→ Data shown
▶

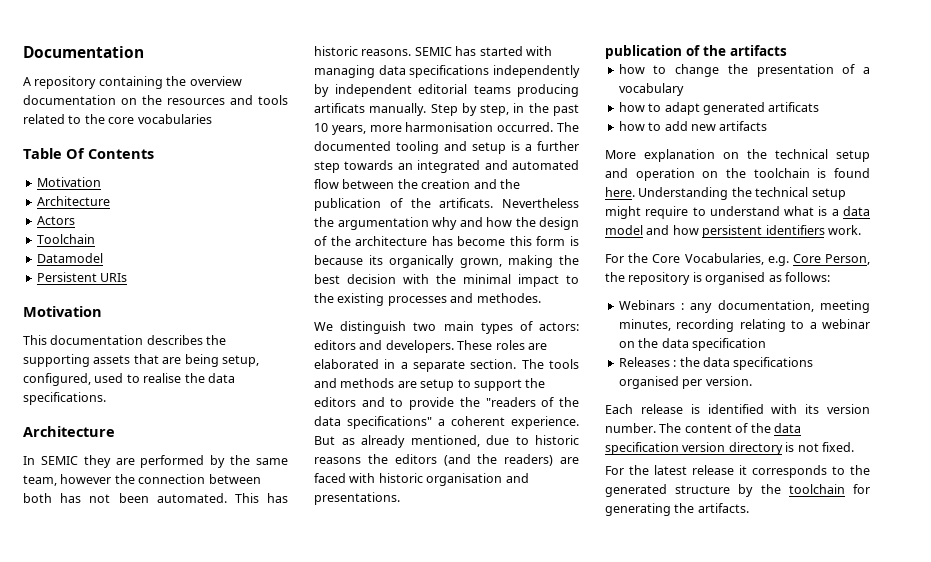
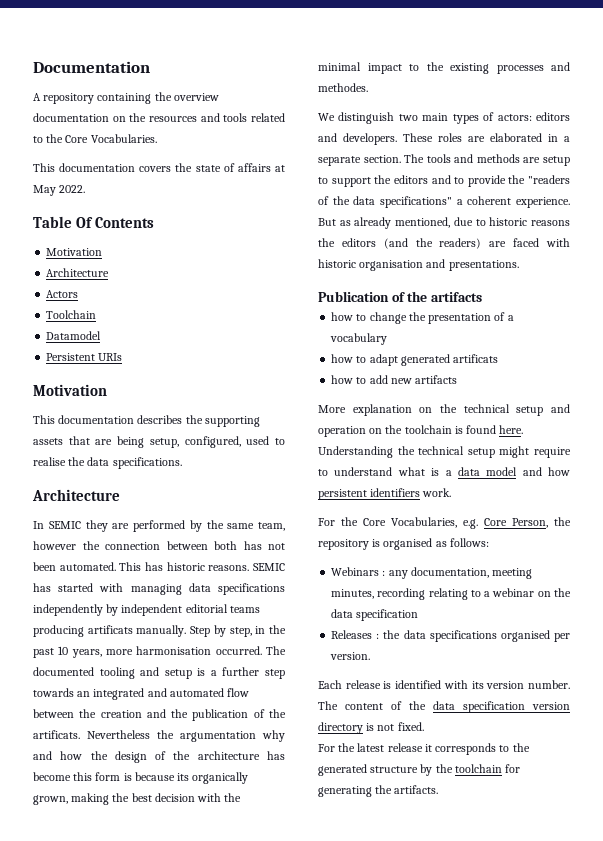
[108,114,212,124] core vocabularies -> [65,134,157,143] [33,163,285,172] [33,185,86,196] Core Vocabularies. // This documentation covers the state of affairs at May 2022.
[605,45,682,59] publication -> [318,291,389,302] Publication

◀
▶

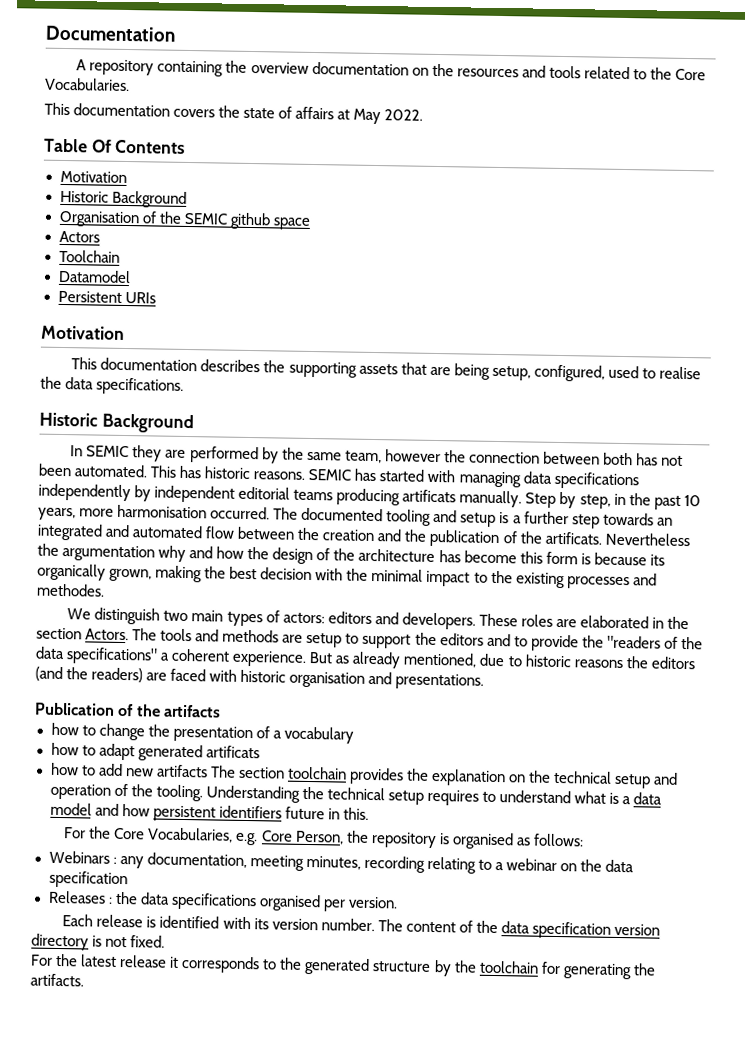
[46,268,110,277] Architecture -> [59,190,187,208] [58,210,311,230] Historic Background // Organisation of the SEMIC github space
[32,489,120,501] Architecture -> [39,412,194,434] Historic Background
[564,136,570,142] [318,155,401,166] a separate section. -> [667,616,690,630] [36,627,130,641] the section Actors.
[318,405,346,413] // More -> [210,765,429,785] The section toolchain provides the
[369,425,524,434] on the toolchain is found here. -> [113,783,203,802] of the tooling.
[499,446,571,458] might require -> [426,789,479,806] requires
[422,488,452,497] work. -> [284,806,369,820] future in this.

◀
▶

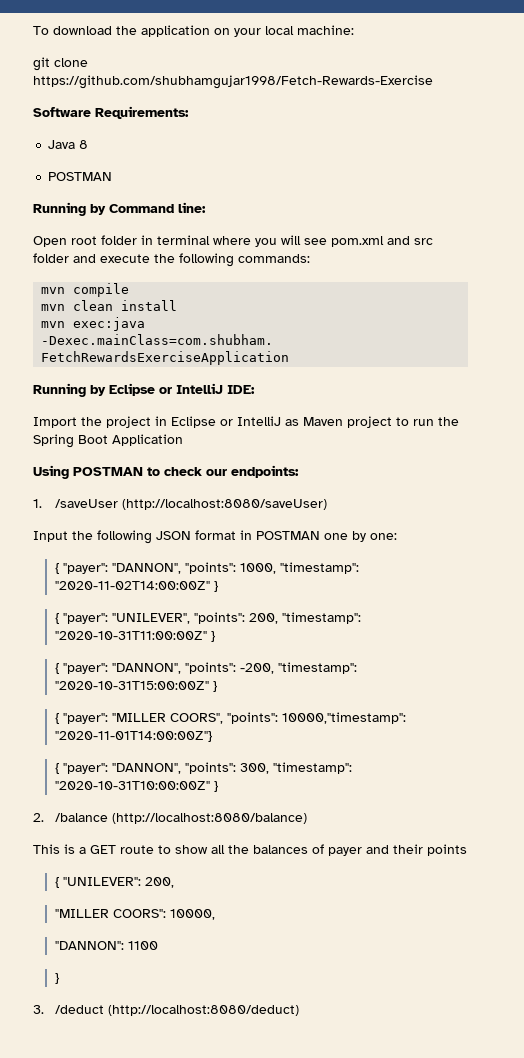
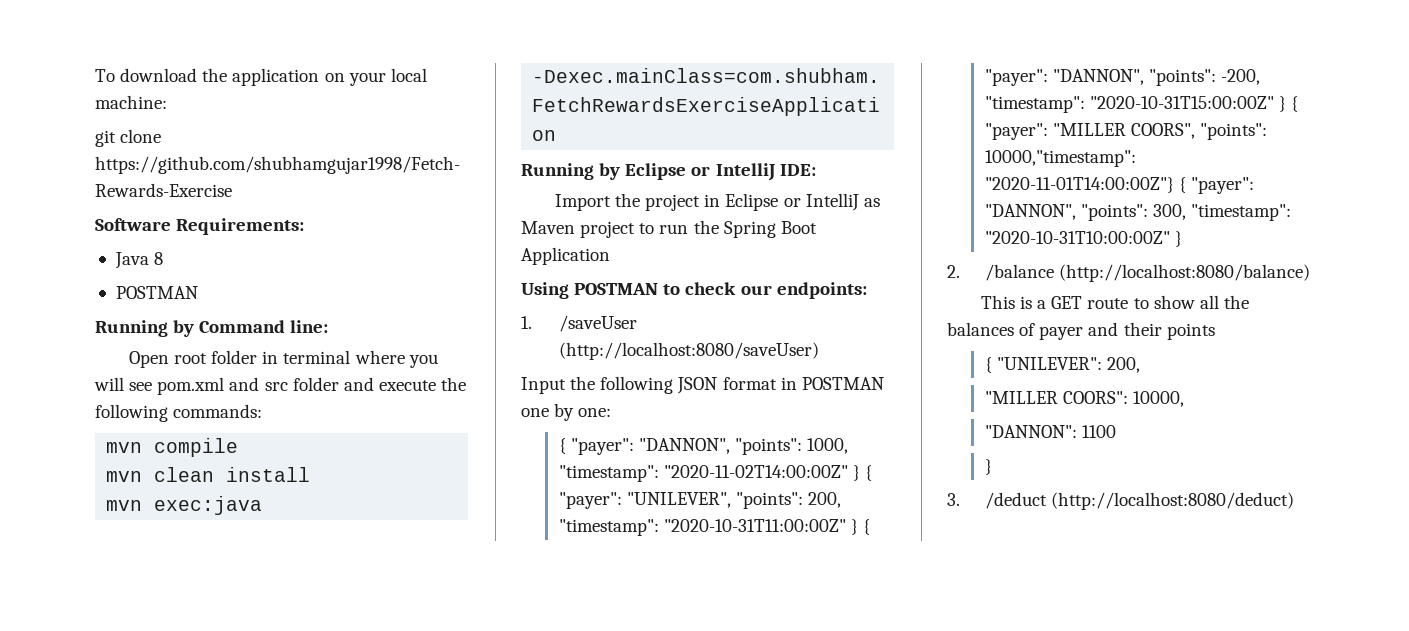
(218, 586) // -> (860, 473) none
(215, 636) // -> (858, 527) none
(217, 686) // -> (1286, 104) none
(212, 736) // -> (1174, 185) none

◀

→ Description of the task
Working from the listing, state how many lines include "section". The reply must be that number alone.

→ Problem solution
2